Numerical tests on real and synthetic cases are supplied to demonstrate the efficiency of our method.
The technique can be extended to a number of other applications related to curvature minimization. In the end, we shall also show the essential ideas to use these techniques for applications that have replace the "length" regularization" by "curvature" regularizations.
In the end, I will also talk about some of new developments related to graph cut, convex relaxation and continuous max-flow algorithms. These algorithms offer new fast and robust approaches for segmentation and classification problems for image processing and computer vision.
Prof Tai Xue-Cheng is a member of the Department of Mathematics atthe University of Bergen of Norway.
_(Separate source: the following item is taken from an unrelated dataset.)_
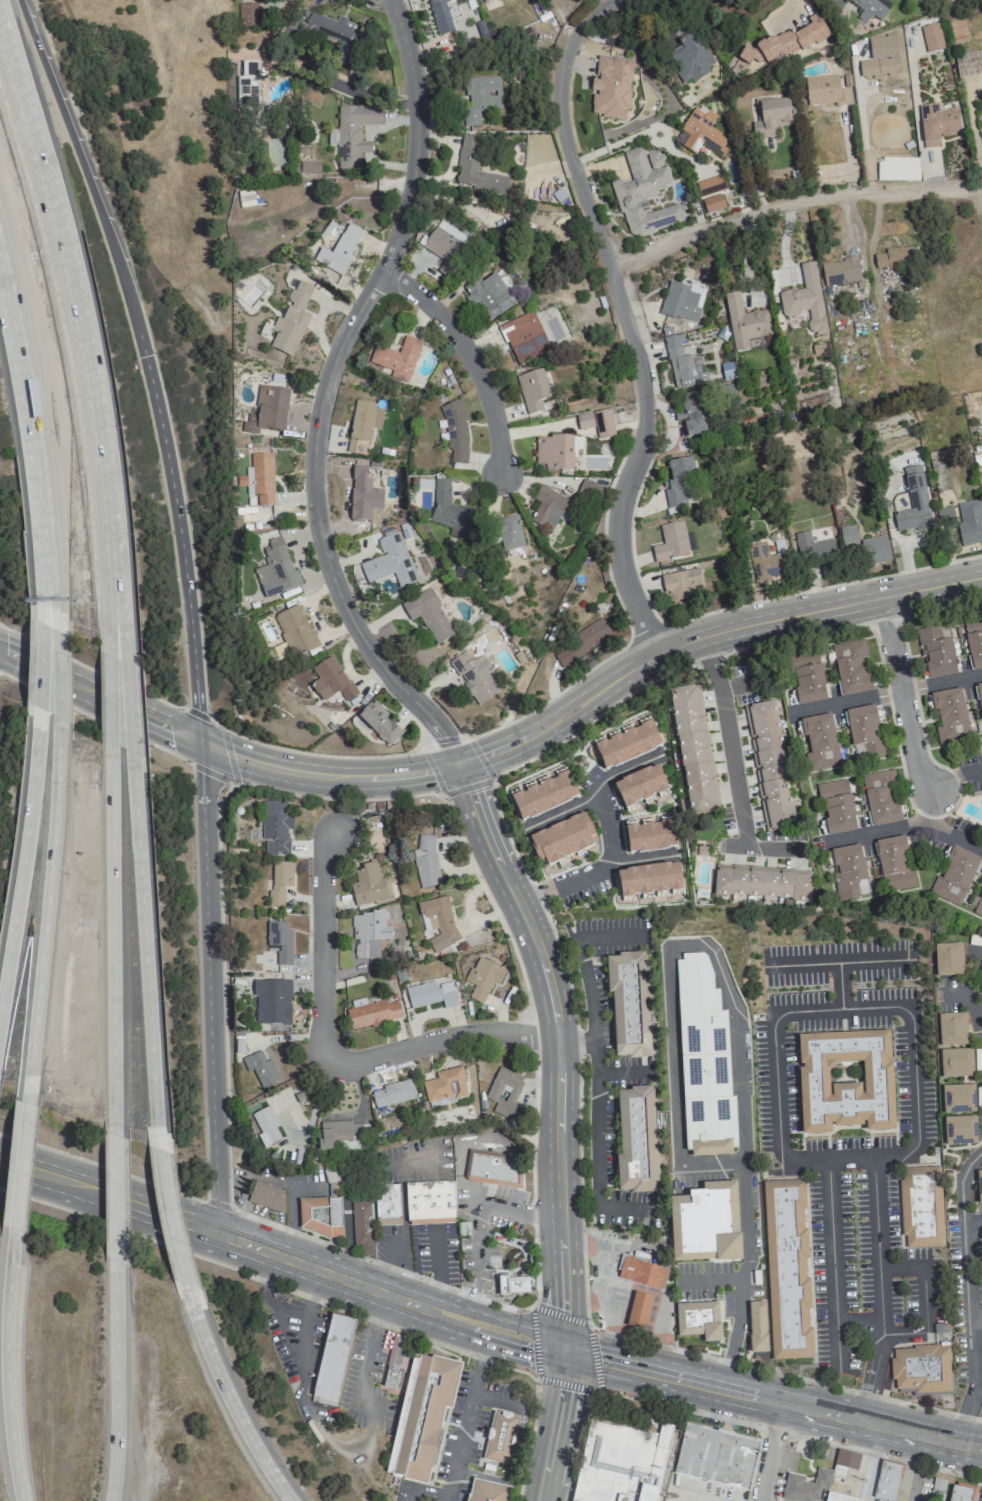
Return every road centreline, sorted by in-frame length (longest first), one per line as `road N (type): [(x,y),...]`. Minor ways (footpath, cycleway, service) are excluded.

His research interests include Numerical PDEs, optimization techniques, inverse problems, and image processing. He has done significant research work his research areas and published a large number of top quality international conference and journal papers. He is the winner of the 8th Feng Kang Prize for scientific computing. He served as organizing and program committee members for a number of international conferences and has been ofteninvited for international conferences. He has served as referee and reviewers for many premier conferences and journals. Dr. Tai is a member of the editor board for 6 international journals.